> _Selected extract_

####################

It would not be unreasonable for your soda portfolio to end up having a value of several million, or even tens of millions, of dollars. It’s basic math. In a best-case scenario, if you were extremely disciplined in your purchasing and were able to generate a 12% compound annual rate of return for 50 years saving $20,000 per year and never increasing that annual savings rate for inflation, you’d end up with a little more than $48,000,000. Better yet, you could reasonably expect to receive cash dividends of around $1,500,000 every year. This did not require feats of extraordinary mental ability or backbreaking hard work.
You’d be in the ranks of the Grace Groners or Anne Scheibers of the world, who lived as ordinary people, saved regular amounts of money, but amassed large fortunes without anyone knowing.
Again, all of this success would be predicated upon one, big idea: Soda companies are popular in the United States, they have strong businesses that can beat inflation, and you could essentially buy an 88% participation in the domestic soda industry by learning to value only three companies, then acquiring ownership whenever the terms were attractive. It is a very simple idea. If you have discipline, patience, and a lot of time, it can also be a very lucrative idea.
The beautiful thing about a market based economy in a democracy is that those shares don’t know that you own them. To repeat an oft-said refrain in my articles over the years, your stocks don’t know if you are black or white, male or female, conservative or liberal, tall or short, thin or fat, employed or unemployed, kind or cruel, gay or straight, rich or poor, educated or a drop-out, young or old, Methodist, Mormon, or Muslim, ugly or attractive, witty or dull. If you own 100 shares of PepsiCo right now, your cut of the profit is $376 and you will receive $215 of this in the mail or deposited in your brokerage account as a cash dividend. It’s that simple.

####################

> _Dataset extract_
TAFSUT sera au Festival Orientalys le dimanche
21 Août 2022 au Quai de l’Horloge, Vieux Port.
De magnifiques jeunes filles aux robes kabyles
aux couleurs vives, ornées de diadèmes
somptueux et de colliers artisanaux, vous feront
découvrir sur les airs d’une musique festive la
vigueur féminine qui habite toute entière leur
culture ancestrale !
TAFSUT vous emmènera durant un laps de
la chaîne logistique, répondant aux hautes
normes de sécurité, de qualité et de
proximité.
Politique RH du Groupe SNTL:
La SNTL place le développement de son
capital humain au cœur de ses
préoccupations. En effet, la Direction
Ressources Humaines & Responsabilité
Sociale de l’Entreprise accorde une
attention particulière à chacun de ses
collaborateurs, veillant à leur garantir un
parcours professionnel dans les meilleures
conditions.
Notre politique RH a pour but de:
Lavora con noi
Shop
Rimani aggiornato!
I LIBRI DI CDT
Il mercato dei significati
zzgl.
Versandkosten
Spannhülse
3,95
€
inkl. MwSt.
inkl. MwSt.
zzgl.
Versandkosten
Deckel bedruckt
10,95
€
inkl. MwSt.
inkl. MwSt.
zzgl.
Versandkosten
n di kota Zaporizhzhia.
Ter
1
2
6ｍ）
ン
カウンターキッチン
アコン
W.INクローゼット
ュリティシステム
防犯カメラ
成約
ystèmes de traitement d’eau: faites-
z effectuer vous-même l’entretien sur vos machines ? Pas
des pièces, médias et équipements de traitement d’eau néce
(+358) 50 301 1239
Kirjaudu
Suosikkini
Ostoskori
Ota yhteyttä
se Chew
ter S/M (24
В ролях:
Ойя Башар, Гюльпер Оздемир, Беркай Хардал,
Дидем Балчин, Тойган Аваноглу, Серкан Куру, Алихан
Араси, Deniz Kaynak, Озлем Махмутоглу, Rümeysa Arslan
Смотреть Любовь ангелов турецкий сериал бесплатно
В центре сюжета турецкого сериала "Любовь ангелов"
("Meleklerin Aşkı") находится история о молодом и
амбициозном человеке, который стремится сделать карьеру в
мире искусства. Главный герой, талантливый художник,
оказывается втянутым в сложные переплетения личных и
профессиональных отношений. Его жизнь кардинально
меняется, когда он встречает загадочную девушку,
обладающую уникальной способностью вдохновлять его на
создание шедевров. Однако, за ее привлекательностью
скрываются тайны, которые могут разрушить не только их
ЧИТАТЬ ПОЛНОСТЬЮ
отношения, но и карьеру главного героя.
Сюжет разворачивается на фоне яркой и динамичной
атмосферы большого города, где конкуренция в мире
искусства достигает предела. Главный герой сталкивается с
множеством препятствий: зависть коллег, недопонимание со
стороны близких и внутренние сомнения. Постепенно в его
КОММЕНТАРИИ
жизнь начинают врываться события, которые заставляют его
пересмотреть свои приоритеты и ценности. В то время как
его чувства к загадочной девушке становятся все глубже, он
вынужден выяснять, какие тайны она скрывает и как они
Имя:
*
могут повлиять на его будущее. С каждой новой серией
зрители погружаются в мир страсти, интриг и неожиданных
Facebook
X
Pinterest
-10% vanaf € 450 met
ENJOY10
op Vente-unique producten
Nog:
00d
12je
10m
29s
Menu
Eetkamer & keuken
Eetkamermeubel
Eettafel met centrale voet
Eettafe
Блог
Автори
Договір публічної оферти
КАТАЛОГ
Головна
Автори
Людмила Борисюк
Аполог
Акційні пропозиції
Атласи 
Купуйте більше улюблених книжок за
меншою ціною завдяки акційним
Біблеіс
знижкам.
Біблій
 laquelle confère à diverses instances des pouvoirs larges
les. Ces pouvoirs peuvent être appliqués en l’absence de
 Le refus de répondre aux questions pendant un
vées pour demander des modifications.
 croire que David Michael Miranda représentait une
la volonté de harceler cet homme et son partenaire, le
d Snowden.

####################

> _Requirement 1_
In the passage on investing in soda companies, how much of the $376 profit share from 100 shares of PepsiCo is paid out as a cash dividend?
> _Requirement 2_
Continue the passage on investing in soda companies, starting after its final sentence.

> _Task answer 1_
$215.

> _Task answer 2_
You don’t need to overdo your good ideas, either. There is no reason you would have to restrict 100% of your portfolio to soda industry stocks. If you were particularly conservative, you could max out your allowed purchase of Series I savings bonds each year. You could become an expert in designing, valuing, and building storage units, putting together a portfolio of real estate assets on the side that gush cash into your coffers every month.
The point is: Find something that you know works – a big idea that has a higher-than-average chance of success and fits with your personality so you find it enjoyable – and then stick to it, becoming the absolute best you can at executing your plan, keeping costs low, and structuring it in a tax-efficient way. Stop becoming good at a lot of things and become great at something specific.
Note: Read the disclosures on the site. I do not recommend stocks or other investments. I do, have, or will own shares of all the stocks mentioned in this article. I have no public opinion on whether the particular stocks mentioned are undervalued, fairly valued, or overvalued right now. Do your own research. This is strictly for illustration purposes to show how you can find one good, core idea and then structure your finances to take advantage of it, allowing compounding to do the heavy lifting over long periods of time. Nothing in life is guaranteed. The entire world could fall apart and all stocks, bonds, and other assets become worthless overnight. That is the world we live in and the only thing you can do is try to manage your affairs intelligently.